September 16, 2008: Seminar: Tim Hinrichs: "Collaborative Programming"
Seminar Announcement
Collaborative Programming
Tim Hinrichs
University of Chicago
Wednesday, September 24, 2008
2:00 p.m., Room 1000 SEO
Abstract:
The prevalence of networked computer systems has enhanced a myriad of collaborative activities. Of special interest for computer science is the growing desire for large numbers of users to issue computer
instructions in highly dynamic, loosely-coupled environments. In these settings, users might not communicate with each other outside of the instructions they issue, no user knows enough to write an entire instruction set herself, and groups of users often disagree about the proper course of action.
We call such settings Collaborative Programming environments. Languages for these environments cope with issues not addressed in traditional approaches to programming. Because no user knows everything, instruction sets in Collaborative Programming languages can be incomplete, saying only what to do some of the time or forbidding certain actions. Because users sometimes disagree, instruction sets can be conflicting, simultaneously instructing the system to perform some
action and forbidding the system from performing that same action. Technology that supports Collaborative Programming must be able to combine independently authored instruction sets and be tolerant of incompleteness and conflicts.

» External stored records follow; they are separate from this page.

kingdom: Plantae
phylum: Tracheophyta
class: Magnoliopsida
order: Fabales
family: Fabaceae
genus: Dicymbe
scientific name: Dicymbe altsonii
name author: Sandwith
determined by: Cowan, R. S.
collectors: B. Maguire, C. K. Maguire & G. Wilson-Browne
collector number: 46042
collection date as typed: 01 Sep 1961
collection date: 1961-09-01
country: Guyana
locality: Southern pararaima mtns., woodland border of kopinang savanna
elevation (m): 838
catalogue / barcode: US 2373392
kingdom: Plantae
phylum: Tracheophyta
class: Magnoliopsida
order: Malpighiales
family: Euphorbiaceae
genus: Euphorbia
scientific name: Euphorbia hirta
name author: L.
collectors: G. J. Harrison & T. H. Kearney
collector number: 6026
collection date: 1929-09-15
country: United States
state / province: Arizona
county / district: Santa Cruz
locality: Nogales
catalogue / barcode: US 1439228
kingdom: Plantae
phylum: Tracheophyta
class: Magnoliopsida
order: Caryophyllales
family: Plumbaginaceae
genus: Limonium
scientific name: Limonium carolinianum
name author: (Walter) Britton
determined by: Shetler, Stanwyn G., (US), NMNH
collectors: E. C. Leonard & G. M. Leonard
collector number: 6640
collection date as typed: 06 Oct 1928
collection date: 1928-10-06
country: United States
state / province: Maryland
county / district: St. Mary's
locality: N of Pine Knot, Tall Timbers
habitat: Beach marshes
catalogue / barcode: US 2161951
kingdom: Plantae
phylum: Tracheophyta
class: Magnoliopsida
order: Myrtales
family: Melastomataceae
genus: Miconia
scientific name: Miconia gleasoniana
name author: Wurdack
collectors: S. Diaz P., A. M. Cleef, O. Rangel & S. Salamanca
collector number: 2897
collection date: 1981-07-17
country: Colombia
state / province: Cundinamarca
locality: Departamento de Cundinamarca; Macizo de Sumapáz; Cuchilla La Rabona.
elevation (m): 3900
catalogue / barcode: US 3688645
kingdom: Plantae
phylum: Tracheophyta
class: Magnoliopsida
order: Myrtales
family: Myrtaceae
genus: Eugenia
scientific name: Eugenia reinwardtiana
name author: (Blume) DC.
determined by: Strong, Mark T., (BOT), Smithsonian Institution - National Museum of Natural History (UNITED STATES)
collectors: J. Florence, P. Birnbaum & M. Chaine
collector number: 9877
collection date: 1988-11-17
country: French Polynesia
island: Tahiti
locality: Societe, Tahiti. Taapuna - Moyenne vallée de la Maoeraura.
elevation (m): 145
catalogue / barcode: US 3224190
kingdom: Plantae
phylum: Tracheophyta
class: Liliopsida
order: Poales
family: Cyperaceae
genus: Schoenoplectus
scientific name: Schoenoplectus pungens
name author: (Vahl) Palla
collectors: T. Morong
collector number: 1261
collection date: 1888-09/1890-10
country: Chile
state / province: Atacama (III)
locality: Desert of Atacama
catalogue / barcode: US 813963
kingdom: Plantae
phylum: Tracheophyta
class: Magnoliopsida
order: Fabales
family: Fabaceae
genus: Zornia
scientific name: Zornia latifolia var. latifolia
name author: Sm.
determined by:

This talk introduces Collaborative Programming and through the discussion of two practical examples argues that tools from logic and automated reasoning form a good foundation for Collaborative Programming technology. At the same time, those examples provide challenges for researchers in logic and automated reasoning. The first example centers around a logical language for expressing network security policies; the second focuses on a generalization of traditional spreadsheets that
allow users to impose relational constraints (as opposed to functional definitions) on cells in the spreadsheet. The talk concludes by discussing the tradeoffs for the example Collaborative Programming languages and techniques for leveraging those tradeoffs.
Brief Bio:
Hinrichs received a B.S. in Computer Science from the University of Illinois at Urbana-Champaign in 2001 and a Ph.D. in Computer Science from Stanford University in 2007. He is currently a postdoctoral researcher at the University of Chicago focusing on Computational Logic, specifically on language design and compilation.